Both passages call for extreme measures to avoid falling into sin and being cut off from the community of faith.  Jesus’ words in Matthew are hyperbole…maybe.  At least that’s how we prefer to take them.  But sometimes drastic measures need to taken.  The offending thing or things have to be dealt with.  If your phone causes you to sin, get rid of it.  If your schedule causes you to sin by making gods out of activities or other obligations, throw it out.  I’m not suggesting being a Pharisee, but being honest with ourselves about the clutter in our lives, of all sorts. 

Learn to say “no” to things, especially those that interfere with the time you spend with God.  If the commitments in your life leave little or no time for intentional and meaningful time with God–alone and with other believers–something has to give.  Be willing to do what’s necessary.  

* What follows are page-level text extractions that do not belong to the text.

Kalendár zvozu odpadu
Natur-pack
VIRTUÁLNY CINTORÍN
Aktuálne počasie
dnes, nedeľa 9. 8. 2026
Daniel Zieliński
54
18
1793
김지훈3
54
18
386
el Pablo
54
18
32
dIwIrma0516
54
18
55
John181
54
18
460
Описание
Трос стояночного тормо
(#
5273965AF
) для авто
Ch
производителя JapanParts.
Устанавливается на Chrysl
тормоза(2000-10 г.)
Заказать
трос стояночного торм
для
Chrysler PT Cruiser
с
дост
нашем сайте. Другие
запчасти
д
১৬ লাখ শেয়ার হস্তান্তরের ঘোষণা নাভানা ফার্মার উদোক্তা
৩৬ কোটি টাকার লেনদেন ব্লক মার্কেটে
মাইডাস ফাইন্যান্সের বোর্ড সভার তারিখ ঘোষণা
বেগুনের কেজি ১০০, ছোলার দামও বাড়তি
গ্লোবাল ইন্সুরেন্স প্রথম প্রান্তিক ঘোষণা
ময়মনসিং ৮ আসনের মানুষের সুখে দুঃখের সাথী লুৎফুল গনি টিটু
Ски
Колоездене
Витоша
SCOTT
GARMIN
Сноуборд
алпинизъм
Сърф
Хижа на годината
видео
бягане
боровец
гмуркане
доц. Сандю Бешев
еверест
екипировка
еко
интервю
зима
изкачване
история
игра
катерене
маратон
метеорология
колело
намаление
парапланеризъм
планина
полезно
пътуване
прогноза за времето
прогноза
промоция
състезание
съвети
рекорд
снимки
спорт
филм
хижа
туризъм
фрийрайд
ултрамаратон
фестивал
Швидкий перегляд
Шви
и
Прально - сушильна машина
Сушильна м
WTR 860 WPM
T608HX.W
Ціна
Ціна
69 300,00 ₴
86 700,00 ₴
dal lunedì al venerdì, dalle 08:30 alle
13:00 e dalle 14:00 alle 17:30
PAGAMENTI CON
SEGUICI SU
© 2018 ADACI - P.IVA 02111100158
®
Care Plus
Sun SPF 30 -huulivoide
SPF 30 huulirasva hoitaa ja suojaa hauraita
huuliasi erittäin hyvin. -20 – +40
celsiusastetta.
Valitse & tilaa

Living a simplified and unplugged life can start simply.  Set the “Do Not Disturb” function on your phone and set a timer for a certain amount of time, 10 – 20 minutes to start, and then build up from there.  If the timer can be separate from your phone, even better.  If you can, put your phone in a drawer or someplace that isn’t within sight or reach.  Get away from your TV, computer, or anything else likely to distract.  Practice silence.  Practice listening.  Go analog and use a physical bible instead of a digital one.  Dedicate the time to being present in the moment, with your Heavenly Father who wants to spend undistracted time with you.  Make this time about Him, and not about you.  

Along with silence and slowing, simpifiying and unplugging are spiritual disciplines.  They take practice to get comfortable with them and to reap the benefits.  

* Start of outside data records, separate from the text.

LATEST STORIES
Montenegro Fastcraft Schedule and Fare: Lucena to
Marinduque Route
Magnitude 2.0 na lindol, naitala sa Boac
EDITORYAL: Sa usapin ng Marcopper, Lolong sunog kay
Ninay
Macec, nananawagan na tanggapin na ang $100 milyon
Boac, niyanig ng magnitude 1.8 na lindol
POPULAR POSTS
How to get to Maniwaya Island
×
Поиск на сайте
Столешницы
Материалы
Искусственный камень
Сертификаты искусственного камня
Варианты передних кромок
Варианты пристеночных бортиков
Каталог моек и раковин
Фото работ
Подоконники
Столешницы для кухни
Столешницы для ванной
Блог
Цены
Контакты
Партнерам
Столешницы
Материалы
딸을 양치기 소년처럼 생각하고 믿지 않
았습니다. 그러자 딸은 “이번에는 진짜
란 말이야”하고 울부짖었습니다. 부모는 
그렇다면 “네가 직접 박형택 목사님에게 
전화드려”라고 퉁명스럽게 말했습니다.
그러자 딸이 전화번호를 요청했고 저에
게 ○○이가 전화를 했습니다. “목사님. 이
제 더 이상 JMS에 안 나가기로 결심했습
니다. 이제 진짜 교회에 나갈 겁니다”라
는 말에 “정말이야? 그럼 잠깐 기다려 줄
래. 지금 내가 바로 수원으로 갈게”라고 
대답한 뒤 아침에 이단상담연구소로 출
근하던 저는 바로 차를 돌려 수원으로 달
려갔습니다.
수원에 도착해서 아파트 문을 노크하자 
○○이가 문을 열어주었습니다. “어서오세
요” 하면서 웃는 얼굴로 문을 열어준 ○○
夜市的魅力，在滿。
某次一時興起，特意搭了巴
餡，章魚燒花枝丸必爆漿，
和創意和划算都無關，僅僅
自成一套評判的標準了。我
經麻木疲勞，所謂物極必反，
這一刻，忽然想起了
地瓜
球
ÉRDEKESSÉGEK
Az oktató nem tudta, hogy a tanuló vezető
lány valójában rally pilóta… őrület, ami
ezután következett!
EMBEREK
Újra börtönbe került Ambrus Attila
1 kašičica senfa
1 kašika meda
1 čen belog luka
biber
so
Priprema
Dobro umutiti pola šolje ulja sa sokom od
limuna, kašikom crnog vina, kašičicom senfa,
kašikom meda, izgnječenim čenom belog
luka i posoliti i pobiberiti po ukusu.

There is so much noise and clutter in our lives that create wedges and obstacles to following Jesus.  There are so many competing voices and loyalties that threaten to (or have already) taken pride of place in our lives.  So many of us are struggling and wayward because we claim to have a depth of relationship with God that doesn’t really exist.  We need to slow down, simplify, unplug, be still, and get silent so we can just be in His presence and hear His voice.  Because right now–and always–His is the voice we need to hear above all others.